To-do item - The data that follows is to be copied exactly, with each image removed.

===== Information

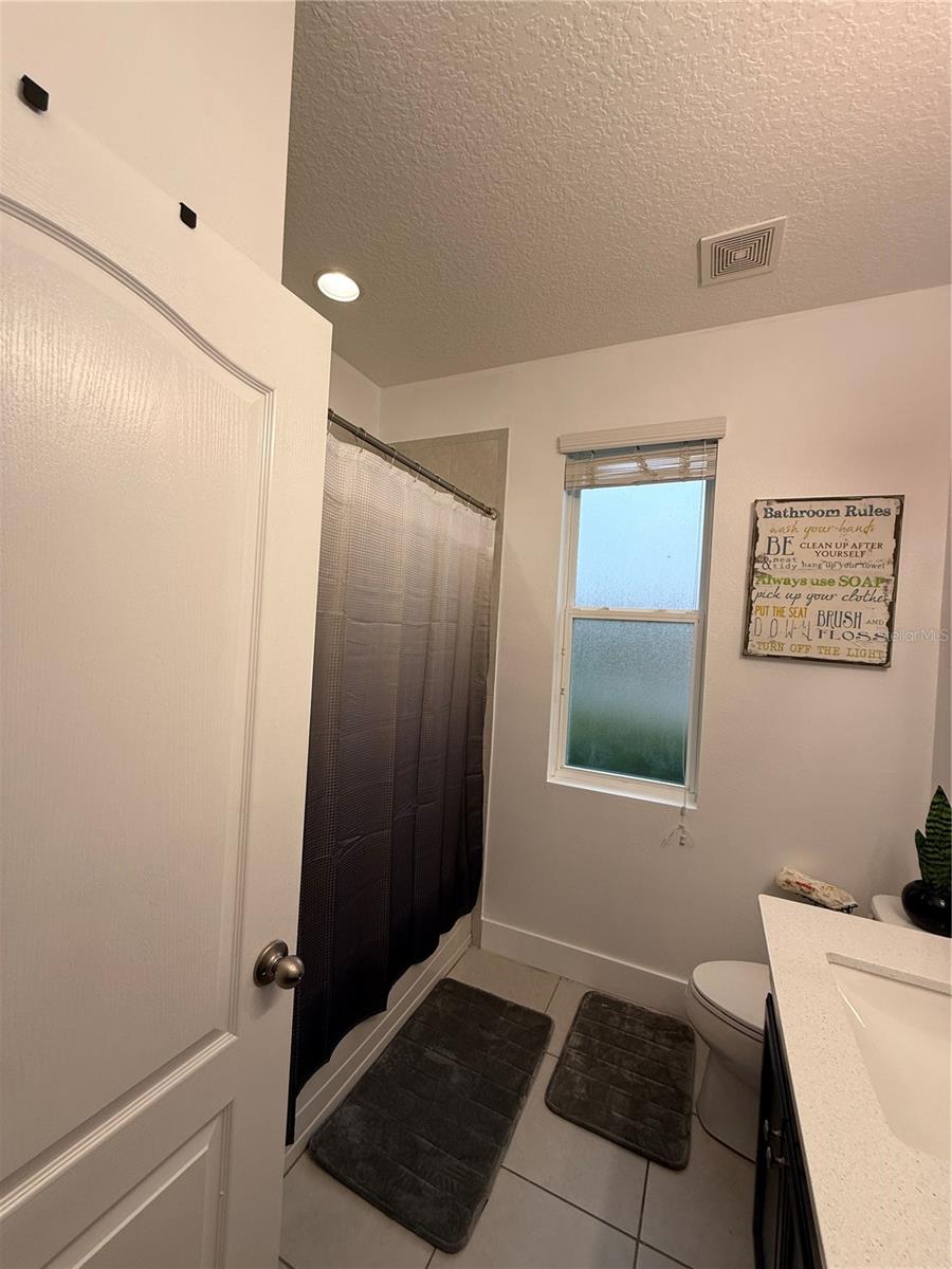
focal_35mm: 14
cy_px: 634
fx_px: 513
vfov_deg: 102.1
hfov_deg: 85.7
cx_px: 476
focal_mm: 2.22
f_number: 2.2
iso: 80
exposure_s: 1/120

==========

Answer box -
focal_35mm: 14
cy_px: 634
fx_px: 513
vfov_deg: 102.1
hfov_deg: 85.7
cx_px: 476
focal_mm: 2.22
f_number: 2.2
iso: 80
exposure_s: 1/120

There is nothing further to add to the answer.